Tasks for this exercise:
A - According to the Haskell mailing-list post, why did the Haskell designers choose to have constructors begin with a capital letter?
B - List every person named in the Haskell mailing-list post.
C - Carry on the Haskell mailing-list post from its last line.

-- Source extract follows --

[Haskell-cafe] Newbie Question on type constructors
Paul Hudak
paul.hudak at yale.edu
Mon Nov 1 11:44:24 EST 2004
Oh, I disagree with this point of view. Circle is certainly a value,
i.e. a full-fledged function, as Brian Beckman correctly surmised. The
Haskell designers did not decide "for convenience" that Circle is the
same as \x -> Circle x. Rather, that's a fundamental law (the eta law,
to be exact) of the lambda calculus, on which Haskell is based.
The real reason that the Haskell designers chose to have constructors
begin with a capital letter is to make pattern-matching clearer. For
example, if one writes (\Foo -> 42) it is clear that Foo is a
constructor, and this function will be an error when applied to anything
but Foo, whereas (\foo -> 42) will match anything. If the namespaces
were not separated in this way, then you wouldn't know whether "foo" was
a constructor or a formal parameter, without looking at your whole
program -- including imports -- to track down all "data" declarations.
I hope this helps,
-Paul
Ben Rudiak-Gould wrote:
> Brian Beckman wrote:
>
> >data Shape = Circle Float
> > | Square Float
> >
> >I read this something along the lines of "'Shape' is a type constructor,
> >for use in other type-defining expressions, and 'Circle' and 'Sqare' are
> >its two data constructors, which should be used like functions of type
> >'Float -> Shape'". Indeed, typing "Circle" at the Hugs prompt reveals
> >that Haskell has a "function" named "Circle" with type "Float -> Shape."

-- Source extract concluded --
-- Provided material follows --

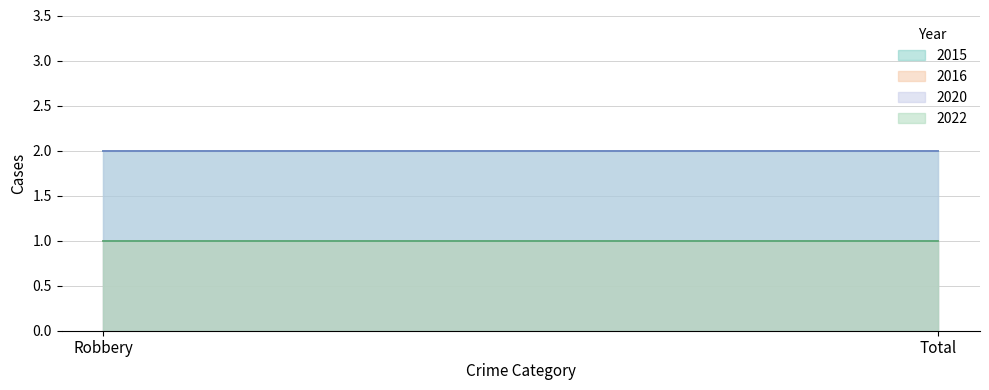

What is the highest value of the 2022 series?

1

-- Provided material concluded --

Solved problems:
A - To make pattern-matching clearer.

B - Paul Hudak, Brian Beckman, Ben Rudiak-Gould

C -
> >
> >However, I don't know of other circumstances where (1) I can declare
> >functions with capitalized names (Hugs groans about syntax errors if I
> >attempt the following:
> >
> >Circle2 :: Float -> Shape
> >Circle2 = Circle
> >
> >And (2) where the argument-types of a function can be declared on the
> >function's right-hand side.
>
> I remember being confused in a similar way by data constructors when I
> learned Haskell. You might find it easier to think of "Circle" and
> "Square" as part of the name of a value. "Circle 1.2" is one of the
> values in the type Shape, for example; it's not a function call which
> returns the value, it just *is* the value. Circle by itself doesn't
> really mean anything -- it's not a value of any type -- and Haskell
> could have been designed to make it a syntax error. But for convenience
> Haskell's designers decided to treat it as though it meant (\x -> Circle
> x).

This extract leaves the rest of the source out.